Video shot by Brian Trow, of Mossy Creek Fly Fishing.
Please click on the gear icon and select the higher resolution (1080p), and/or make the video bigger by clicking on the lower left icon, in order to see the line and technique more clearly.
I took a group out for a tenkara clinic in a spring creek, Mossy Creek in Virginia. I don’t get to fish spring creeks all that often but tenkara can be super effective in those waters, particularly because you can keep the main line from touching the water (if one doesn’t it to), therefore avoiding spooking fish. My very favorite technique for spring creeks, and something that has worked in just about every spring creek I have fished so far, is the “pause-and-drift” technique. For this technique, one casts across, or slightly down, and pauses the fly in place for a second and lets the fly drift, pauses and lets it drift.
To perfect this technique, you can look for a few things (it may be hard to notice these in this video, but they are being done, or were being done on other fish):
– Strive to keep the line tight (no big slacks).
– As the fly drifts downstream, try pushing your arm out (away from your body) and downstream along with the fly. This will get the fly to go in a straighter line according to the current, rather than swinging it out of a fish’s field of strike. It is important to start with your arm close to your body so you can push the arm out. Also, pay attention to get the fly in the main feeding lines by using the current (e.g. if the stream was bending towards me and I cast inside the curve of the current the fly wouldn’t reach the feeding lane, in that case I would cast on the outer portion of the current so the fly would then come into the current/feeding lane).

- **Information supplied**:
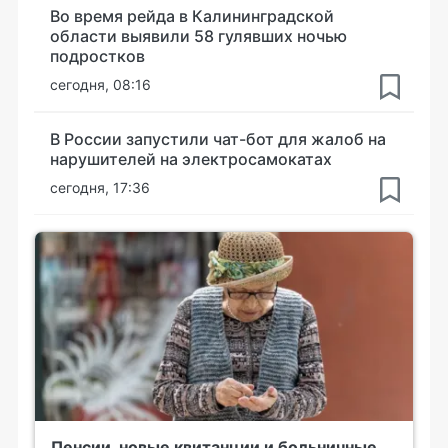
Во время рейда в Калининградской
области выявили 58 гулявших ночью
подростков
сегодня, 08:16
В России запустили чат-бот для жалоб на
нарушителей на электросамокатах
сегодня, 17:36
Пенсии, новые квитанции и больничные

- **Task item**: Continue the tenkara fishing text about the pause-and-drift technique in spring creeks, picking up right after its last sentence.

- **Reply**:
– Get some of your main line in the water to keep things anchored in the current and to keep the fly from riding too high, which could make it easier for the fish to miss your fly or spit it out quickly.
– I find one of the easiest ways to achieve a “pause and drift” effect is to rotate your rod tip in circles with the circular motion towards upstream. As the rod tip reaches the top of the circle, slightly upstream, the fly will pause, as the rod tip descends in the circle (in the video it was being done as a clockwise motion, but not as well defined as I probably would have done if the current was stronger).